Quantum geometry in condensed matter

Describing natural phenomena with geometric language is one of the most important achievements of modern physics. In the context of general relativity, Einstein treats spacetime as a dynamic geometric structure in which the distribution of matter determines the curvature of spacetime, and the geometry of spacetime in turn determines the motion of matter, thus revealing the deep connection between spacetime geometry and the motion of celestial bodies. Geometric theories have not only been verified on the macroscopic cosmic scale, but also provide profound insights and accurate predictions on the microscopic particle scale. In the context of condensed matter physics, the quantum geometry of the electron wave functions controls the motion of electrons and thus affects the fundamental physical properties of matter. Quantum geometry has become an important theoretical tool in modern condensed matter physics. It plays a key role in revealing novel transport phenomena, resolving the microscopic mechanism of superconductivity, and searching for novel topological states, and has a profound impact on the development of condensed matter physics.

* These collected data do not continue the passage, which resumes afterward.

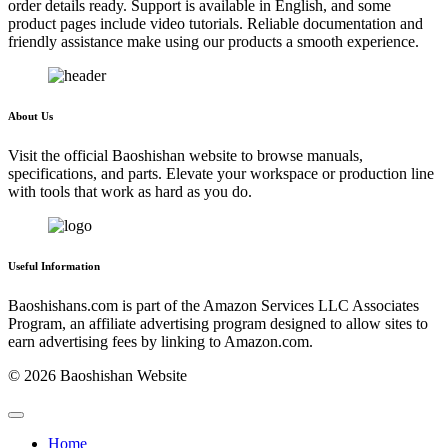
order details ready. Support is available in English, and some
product pages include video tutorials. Reliable documentation and
friendly assistance make using our products a smooth experience.
About Us
Visit the official Baoshishan website to browse manuals,
specifications, and parts. Elevate your workspace or production line
with tools that work as hard as you do.
Useful Information
Baoshishans.com is part of the Amazon Services LLC Associates
Program, an affiliate advertising program designed to allow sites to
earn advertising fees by linking to Amazon.com.
© 2026 Baoshishan Website
Home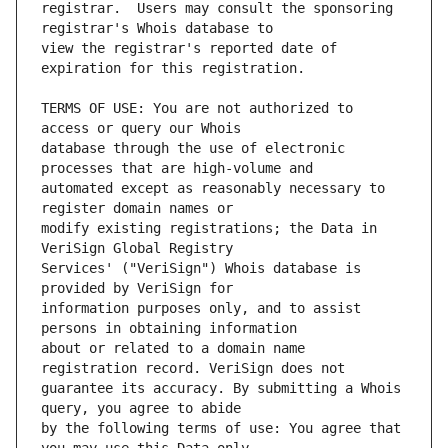
registrar.  Users may consult the sponsoring 
view the registrar's reported date of 
TERMS OF USE: You are not authorized to 
database through the use of electronic 
automated except as reasonably necessary to 
modify existing registrations; the Data in 
Services' ("VeriSign") Whois database is 
information purposes only, and to assist 
about or related to a domain name 
guarantee its accuracy. By submitting a Whois 
by the following terms of use: You agree that 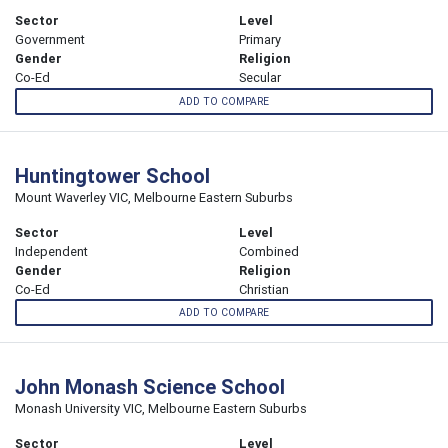
Sector
Level
Government
Primary
Gender
Religion
Co-Ed
Secular
ADD TO COMPARE
Huntingtower School
Mount Waverley VIC, Melbourne Eastern Suburbs
Sector
Level
Independent
Combined
Gender
Religion
Co-Ed
Christian
ADD TO COMPARE
John Monash Science School
Monash University VIC, Melbourne Eastern Suburbs
Sector
Level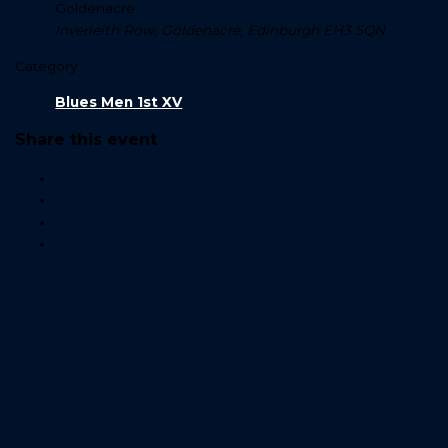
Goldenacre
Inverleith Row, Goldenacre, Edinburgh EH3 5QN
Category
Blues Men 1st XV
Share this event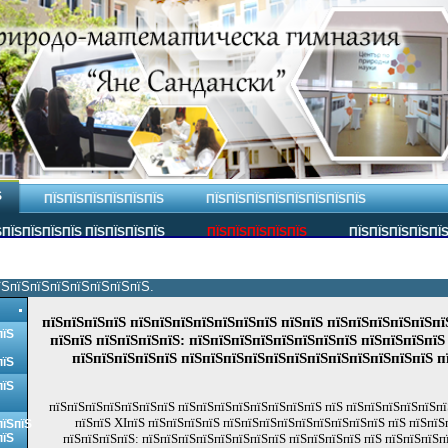
Ѕ
ПЇЅПЇЅПЇЅПЇЅПЇЅПЇЅ
ПЇЅПЇЅПЇЅПЇЅПЇЅПЇЅПЇЅПЇЅ
ПЇЅПЇЅПЇЅПЇЅ ПЇЅПЇЅПЇЅПЇЅ
ПЇЅПЇЅПЇЅПЇЅПЇЅ
ПЇЅПЇЅПЇЅПЇЅПЇ
їЅпїЅпїЅпїЅпїЅпїЅпїЅпїЅ.
пїЅпїЅпїЅпїЅ пїЅпїЅпїЅпїЅпїЅпїЅпїЅ пїЅпїЅ пїЅпїЅпїЅпїЅпїЅпї
пїЅ
пїЅпїЅ пїЅпїЅпїЅпїЅ: пїЅпїЅпїЅпїЅпїЅпїЅпїЅпїЅ пїЅпїЅпїЅпїЅ
пїЅпїЅпїЅпїЅпїЅ пїЅпїЅпїЅпїЅпїЅпїЅпїЅпїЅпїЅпїЅпїЅпїЅ п
пїЅ
пїЅ
пїЅпїЅпїЅпїЅпїЅпїЅпїЅ пїЅпїЅпїЅпїЅпїЅпїЅпїЅпїЅ пїЅ пїЅпїЅпїЅпїЅпїЅпї
пїЅпїЅ XIпїЅ пїЅпїЅпїЅпїЅ пїЅпїЅпїЅпїЅпїЅпїЅпїЅпїЅпїЅ пїЅ пїЅпїЅ
пїЅпїЅ
пїЅ
пїЅпїЅпїЅпїЅ: пїЅпїЅпїЅпїЅпїЅпїЅпїЅпїЅ пїЅпїЅпїЅпїЅ пїЅ пїЅпїЅпїЅп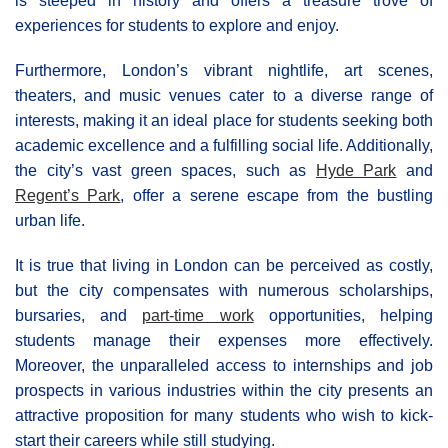
is steeped in history and offers a treasure trove of
experiences for students to explore and enjoy.
Furthermore, London’s vibrant nightlife, art scenes,
theaters, and music venues cater to a diverse range of
interests, making it an ideal place for students seeking both
academic excellence and a fulfilling social life. Additionally,
the city’s vast green spaces, such as
Hyde Park
and
Regent’s Park
, offer a serene escape from the bustling
urban life.
It is true that living in London can be perceived as costly,
but the city compensates with numerous scholarships,
bursaries, and
part-time work
opportunities, helping
students manage their expenses more effectively.
Moreover, the unparalleled access to internships and job
prospects in various industries within the city presents an
attractive proposition for many students who wish to kick-
start their careers while still studying.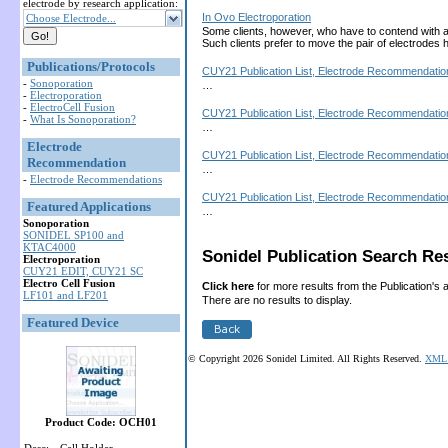
electrode by research application:
In Ovo Electroporation
Choose Electrode...
Some clients, however, who have to contend with a la
Such clients prefer to move the pair of electrod
Publications/Protocols
CUY21 Publication List, Electrode Recommendation
-
Sonoporation
…
-
Electroporation
-
ElectroCell Fusion
CUY21 Publication List, Electrode Recommendation
-
What Is Sonoporation?
…
Electrode
CUY21 Publication List, Electrode Recommendation
Recommendation
…
-
Electrode Recommendations
CUY21 Publication List, Electrode Recommendation
Featured Applications
…
Sonoporation
SONIDEL SP100 and
KTAC4000
Sonidel Publication Search Res
Electroporation
CUY21 EDIT, CUY21 SC
Electro Cell Fusion
Click here
for more results from the Publication's 
LF101 and LF201
There are no results to display.
Featured Device
© Copyright 2026 Sonidel Limited. All Rights Reserved.
XML 
Product Code: OCH01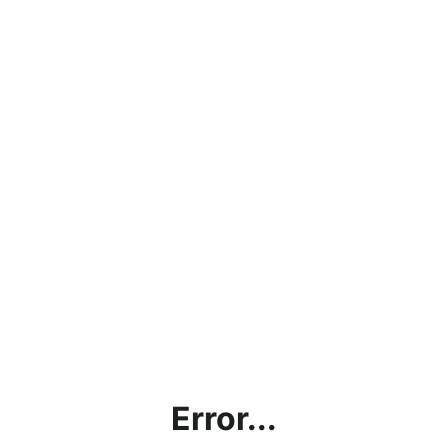
Error...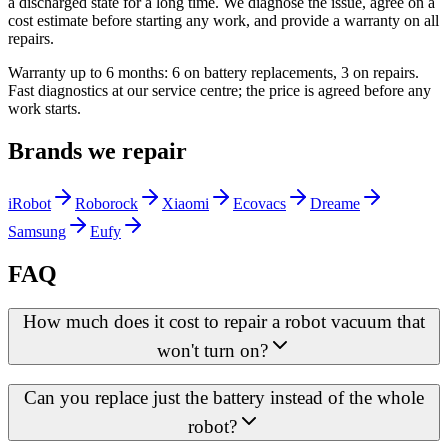
a discharged state for a long time. We diagnose the issue, agree on a
cost estimate before starting any work, and provide a warranty on all
repairs.
Warranty up to 6 months: 6 on battery replacements, 3 on repairs.
Fast diagnostics at our service centre; the price is agreed before any
work starts.
Brands we repair
iRobot
Roborock
Xiaomi
Ecovacs
Dreame
Samsung
Eufy
FAQ
How much does it cost to repair a robot vacuum that
won't turn on?
Can you replace just the battery instead of the whole
robot?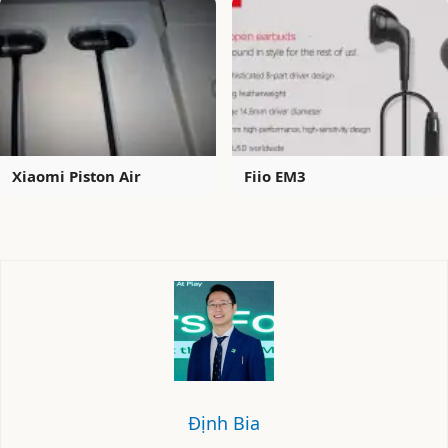
Xiaomi Piston Air
Fiio EM3
Định Bia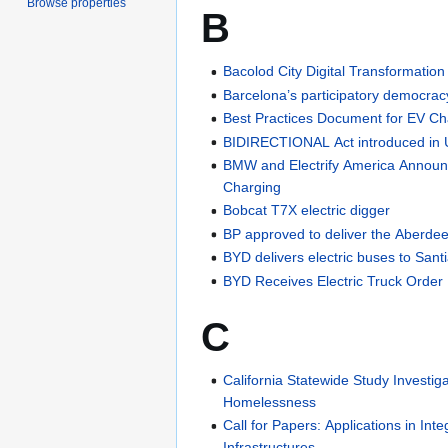
Browse properties
B
Bacolod City Digital Transformation
Barcelona’s participatory democrac
Best Practices Document for EV Ch
BIDIRECTIONAL Act introduced in
BMW and Electrify America Annou
Charging
Bobcat T7X electric digger
BP approved to deliver the Aberd
BYD delivers electric buses to Sant
BYD Receives Electric Truck Order
C
California Statewide Study Investi
Homelessness
Call for Papers: Applications in Inte
Infrastructures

National Science Review recently published online a review article "Quantum Geometry in Condensed Matter" co-authored by a team led by chair professor Hai-Zhou Lu of Southern University of Science and Technology and academician X. C. Xie of Peking University.

It is pointed out in the review that the quantum geometry of the electron wave functions in condensed matter is characterized by a tensor. The real part of this quantum geometry tensor is the symmetric Fubini-Study metric (also known as the quantum metric), which describes the amplitude distance between two quantum states. The imaginary part is the antisymmetric Berry curvature tensor (up to a coefficient of -1/2), which describes the phase distance between two quantum states. This quantum geometry tensor plays a key role in understanding the electromagnetic field dependence of nonlinear transport, the superconducting transition temperature of flat-band superconductors, and the stability of fractional Chern insulators.

Quantum geometry leads to both longitudinal and transverse nonlinear transport. According to electromagnetic field dependence, the transverse transport can be further divided into the electric nonlinear Hall effect and the magnetic nonlinear Hall effect. The former arises from either the Berry curvature dipole or the quantum metric dipole, depending on the symmetry, while the latter results from the anomalous orbital polarizability, a quantum geometric quantity derived from Berry curvature (Fig. 1).

Quantum geometry enables in the flat-band superconductors a superconducting transition temperature much higher than the BCS expectation. Although the electrons in flat bands are quite inert (the effective mass tends to infinity), the Cooper pairs formed from such electrons can remarkably have a finite effective mass because of the inter-band quantum metric effect. The resulting geometric supercurrent greatly exceeds the BCS expectation, revealing the reason for the enhancement of the superconducting transition temperature (Fig. 2).

Quantum geometry plays a key role in the stabilization of fractional Chern insulating states. The topological Bloch bands with strong correlation highly mimic the flat Landau levels in the fractional quantum Hall effect, giving rise to fractionally quantized Chen insulating states. The homogeneity of quantum geometry distribution in the Brillouin zone stabilizes the fractional Chern insulating states by isolating them from other strongly correlated states such as the charge density wave (Fig. 3).

In summary, it is emphasized in the review that the interplay between quantum geometry and disorder in nonlinear transport, the relation between quantum geometry and pairing symmetry in flat-band superconductors, and the influence of quantum geometry on other strongly correlated phases in fractional Chern insulators are important outstanding problems in the field of quantum geometry and had better be urgently settled.